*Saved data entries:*
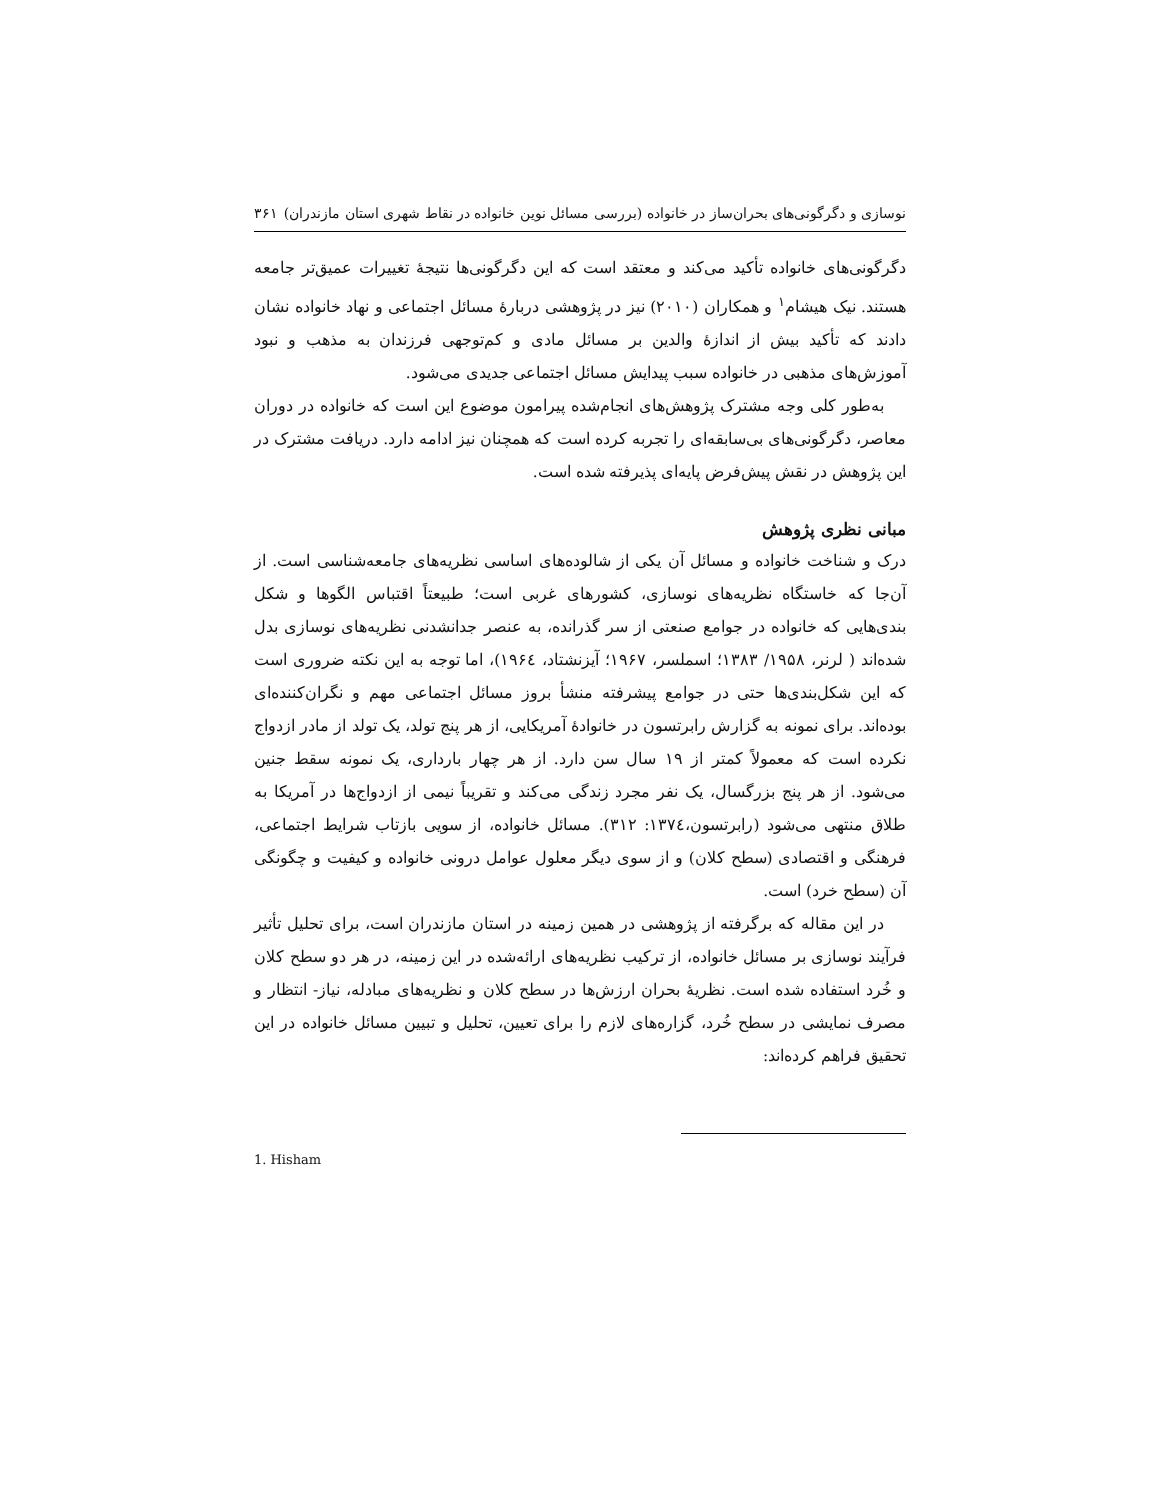نوسازی و دگرگونی‌های بحران‌ساز در خانواده (بررسی مسائل نوین خانواده در نقاط شهری استان مازندران) ۳۶۱
دگرگونی‌های خانواده تأکید می‌کند و معتقد است که این دگرگونی‌ها نتیجهٔ تغییرات عمیق‌تر جامعه هستند. نیک هیشام<sup>۱</sup> و همکاران (۲۰۱۰) نیز در پژوهشی دربارهٔ مسائل اجتماعی و نهاد خانواده نشان دادند که تأکید بیش از اندازهٔ والدین بر مسائل مادی و کم‌توجهی فرزندان به مذهب و نبود آموزش‌های مذهبی در خانواده سبب پیدایش مسائل اجتماعی جدیدی می‌شود.
به‌طور کلی وجه مشترک پژوهش‌های انجام‌شده پیرامون موضوع این است که خانواده در دوران معاصر، دگرگونی‌های بی‌سابقه‌ای را تجربه کرده است که همچنان نیز ادامه دارد. دریافت مشترک در این پژوهش در نقش پیش‌فرض پایه‌ای پذیرفته شده است.
مبانی نظری پژوهش
درک و شناخت خانواده و مسائل آن یکی از شالوده‌های اساسی نظریه‌های جامعه‌شناسی است. از آن‌جا که خاستگاه نظریه‌های نوسازی، کشورهای غربی است؛ طبیعتاً اقتباس الگوها و شکل بندی‌هایی که خانواده در جوامع صنعتی از سر گذرانده، به عنصر جدانشدنی نظریه‌های نوسازی بدل شده‌اند ( لرنر، ۱۹۵۸/ ۱۳۸۳؛ اسملسر، ۱۹۶۷؛ آیزنشتاد، ۱۹۶٤)، اما توجه به این نکته ضروری است که این شکل‌بندی‌ها حتی در جوامع پیشرفته منشأ بروز مسائل اجتماعی مهم و نگران‌کننده‌ای بوده‌اند. برای نمونه به گزارش رابرتسون در خانوادهٔ آمریکایی، از هر پنج تولد، یک تولد از مادر ازدواج نکرده است که معمولاً کمتر از ۱۹ سال سن دارد. از هر چهار بارداری، یک نمونه سقط جنین می‌شود. از هر پنج بزرگسال، یک نفر مجرد زندگی می‌کند و تقریباً نیمی از ازدواج‌ها در آمریکا به طلاق منتهی می‌شود (رابرتسون،۱۳۷٤: ۳۱۲). مسائل خانواده، از سویی بازتاب شرایط اجتماعی، فرهنگی و اقتصادی (سطح کلان) و از سوی دیگر معلول عوامل درونی خانواده و کیفیت و چگونگی آن (سطح خرد) است.
در این مقاله که برگرفته از پژوهشی در همین زمینه در استان مازندران است، برای تحلیل تأثیر فرآیند نوسازی بر مسائل خانواده، از ترکیب نظریه‌های ارائه‌شده در این زمینه، در هر دو سطح کلان و خُرد استفاده شده است. نظریهٔ بحران ارزش‌ها در سطح کلان و نظریه‌های مبادله، نیاز- انتظار و مصرف نمایشی در سطح خُرد، گزاره‌های لازم را برای تعیین، تحلیل و تبیین مسائل خانواده در این تحقیق فراهم کرده‌اند:
1. Hisham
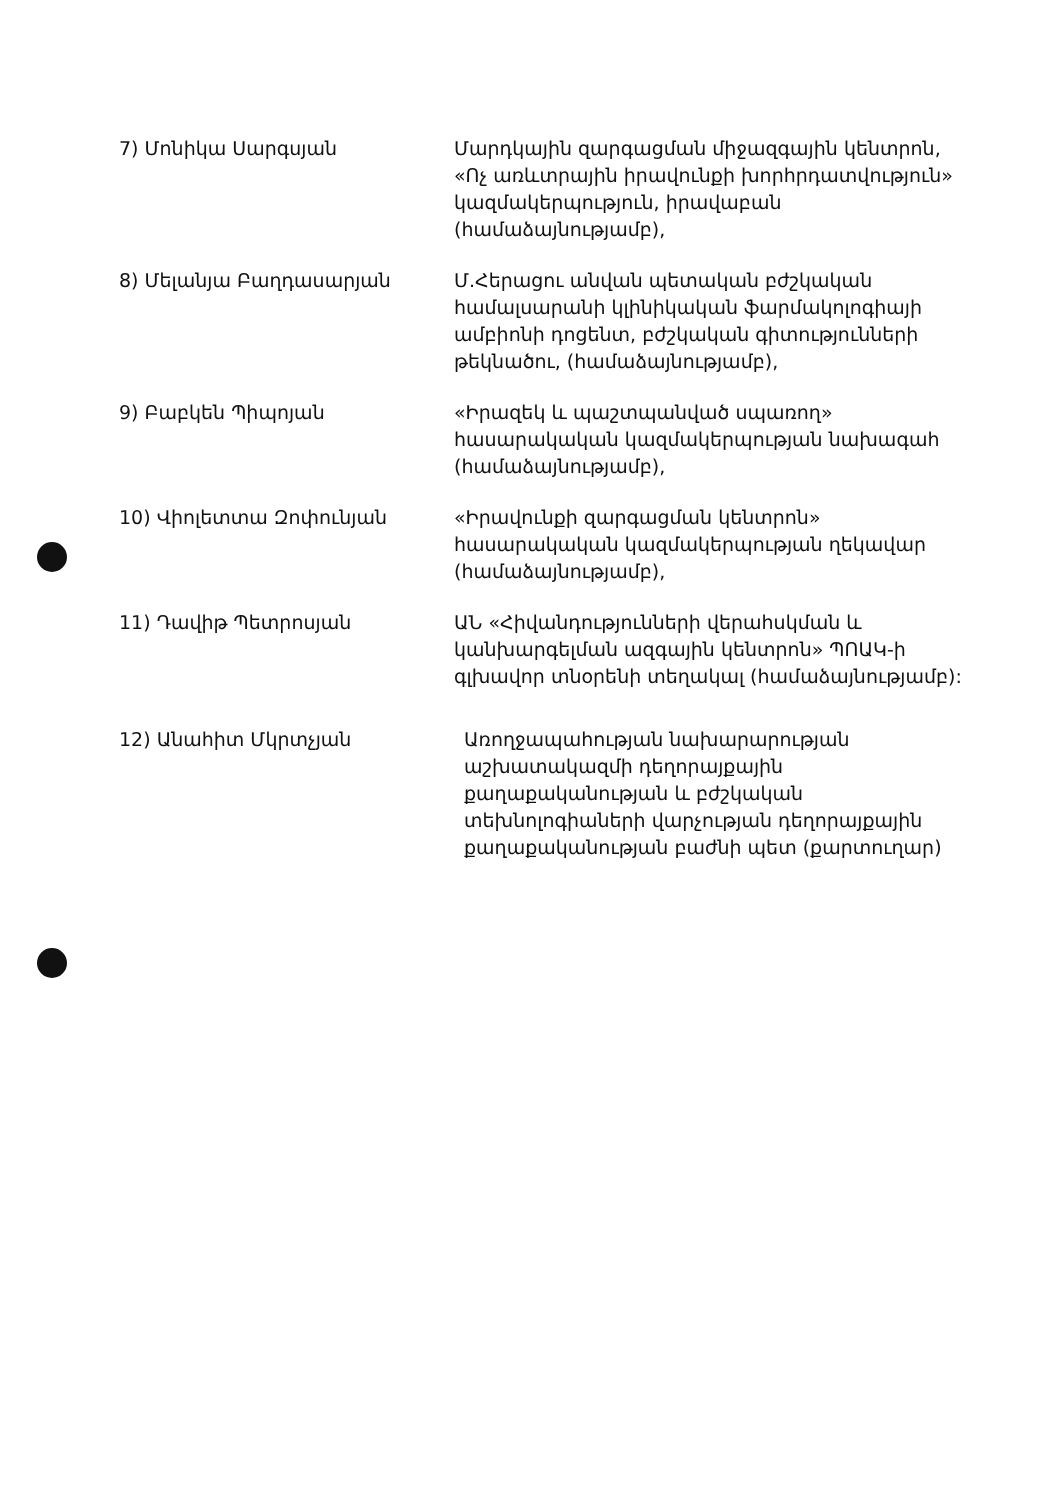7) Մոնիկա Սարգսյան Մարդկային զարգացման միջազգային կենտրոն, «Ոչ առևտրային իրավունքի խորհրդատվություն» կազմակերպություն, իրավաբան (համաձայնությամբ),
8) Մելանյա Բաղդասարյան Մ.Հերացու անվան պետական բժշկական համալսարանի կլինիկական ֆարմակոլոգիայի ամբիոնի դոցենտ, բժշկական գիտությունների թեկնածու, (համաձայնությամբ),
9) Բաբկեն Պիպոյան «Իրազեկ և պաշտպանված սպառող» հասարակական կազմակերպության նախագահ (համաձայնությամբ),
10) Վիոլետտա Զոփունյան «Իրավունքի զարգացման կենտրոն» հասարակական կազմակերպության ղեկավար (համաձայնությամբ),
11) Դավիթ Պետրոսյան ԱՆ «Հիվանդությունների վերահսկման և կանխարգելման ազգային կենտրոն» ՊՈԱԿ-ի գլխավոր տնօրենի տեղակալ (համաձայնությամբ):
12) Անահիտ Մկրտչյան Առողջապահության նախարարության աշխատակազմի դեղորայքային քաղաքականության և բժշկական տեխնոլոգիաների վարչության դեղորայքային քաղաքականության բաժնի պետ (քարտուղար)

*AIM OF THE TASK:*
Pictures aside, retype all of the entries word for word.

*SOLUTION TO THIS PROBLEM:*
نوسازی و دگرگونی‌های بحران‌ساز در خانواده (بررسی مسائل نوین خانواده در نقاط شهری استان مازندران) ۳۶۱
دگرگونی‌های خانواده تأکید می‌کند و معتقد است که این دگرگونی‌ها نتیجهٔ تغییرات عمیق‌تر جامعه هستند. نیک هیشام<sup>۱</sup> و همکاران (۲۰۱۰) نیز در پژوهشی دربارهٔ مسائل اجتماعی و نهاد خانواده نشان دادند که تأکید بیش از اندازهٔ والدین بر مسائل مادی و کم‌توجهی فرزندان به مذهب و نبود آموزش‌های مذهبی در خانواده سبب پیدایش مسائل اجتماعی جدیدی می‌شود.
به‌طور کلی وجه مشترک پژوهش‌های انجام‌شده پیرامون موضوع این است که خانواده در دوران معاصر، دگرگونی‌های بی‌سابقه‌ای را تجربه کرده است که همچنان نیز ادامه دارد. دریافت مشترک در این پژوهش در نقش پیش‌فرض پایه‌ای پذیرفته شده است.
مبانی نظری پژوهش
درک و شناخت خانواده و مسائل آن یکی از شالوده‌های اساسی نظریه‌های جامعه‌شناسی است. از آن‌جا که خاستگاه نظریه‌های نوسازی، کشورهای غربی است؛ طبیعتاً اقتباس الگوها و شکل بندی‌هایی که خانواده در جوامع صنعتی از سر گذرانده، به عنصر جدانشدنی نظریه‌های نوسازی بدل شده‌اند ( لرنر، ۱۹۵۸/ ۱۳۸۳؛ اسملسر، ۱۹۶۷؛ آیزنشتاد، ۱۹۶٤)، اما توجه به این نکته ضروری است که این شکل‌بندی‌ها حتی در جوامع پیشرفته منشأ بروز مسائل اجتماعی مهم و نگران‌کننده‌ای بوده‌اند. برای نمونه به گزارش رابرتسون در خانوادهٔ آمریکایی، از هر پنج تولد، یک تولد از مادر ازدواج نکرده است که معمولاً کمتر از ۱۹ سال سن دارد. از هر چهار بارداری، یک نمونه سقط جنین می‌شود. از هر پنج بزرگسال، یک نفر مجرد زندگی می‌کند و تقریباً نیمی از ازدواج‌ها در آمریکا به طلاق منتهی می‌شود (رابرتسون،۱۳۷٤: ۳۱۲). مسائل خانواده، از سویی بازتاب شرایط اجتماعی، فرهنگی و اقتصادی (سطح کلان) و از سوی دیگر معلول عوامل درونی خانواده و کیفیت و چگونگی آن (سطح خرد) است.
در این مقاله که برگرفته از پژوهشی در همین زمینه در استان مازندران است، برای تحلیل تأثیر فرآیند نوسازی بر مسائل خانواده، از ترکیب نظریه‌های ارائه‌شده در این زمینه، در هر دو سطح کلان و خُرد استفاده شده است. نظریهٔ بحران ارزش‌ها در سطح کلان و نظریه‌های مبادله، نیاز- انتظار و مصرف نمایشی در سطح خُرد، گزاره‌های لازم را برای تعیین، تحلیل و تبیین مسائل خانواده در این تحقیق فراهم کرده‌اند:
1. Hisham
7) Մոնիկա Սարգսյան Մարդկային զարգացման միջազգային կենտրոն, «Ոչ առևտրային իրավունքի խորհրդատվություն» կազմակերպություն, իրավաբան (համաձայնությամբ),
8) Մելանյա Բաղդասարյան Մ.Հերացու անվան պետական բժշկական համալսարանի կլինիկական ֆարմակոլոգիայի ամբիոնի դոցենտ, բժշկական գիտությունների թեկնածու, (համաձայնությամբ),
9) Բաբկեն Պիպոյան «Իրազեկ և պաշտպանված սպառող» հասարակական կազմակերպության նախագահ (համաձայնությամբ),
10) Վիոլետտա Զոփունյան «Իրավունքի զարգացման կենտրոն» հասարակական կազմակերպության ղեկավար (համաձայնությամբ),
11) Դավիթ Պետրոսյան ԱՆ «Հիվանդությունների վերահսկման և կանխարգելման ազգային կենտրոն» ՊՈԱԿ-ի գլխավոր տնօրենի տեղակալ (համաձայնությամբ):
12) Անահիտ Մկրտչյան Առողջապահության նախարարության աշխատակազմի դեղորայքային քաղաքականության և բժշկական տեխնոլոգիաների վարչության դեղորայքային քաղաքականության բաժնի պետ (քարտուղար)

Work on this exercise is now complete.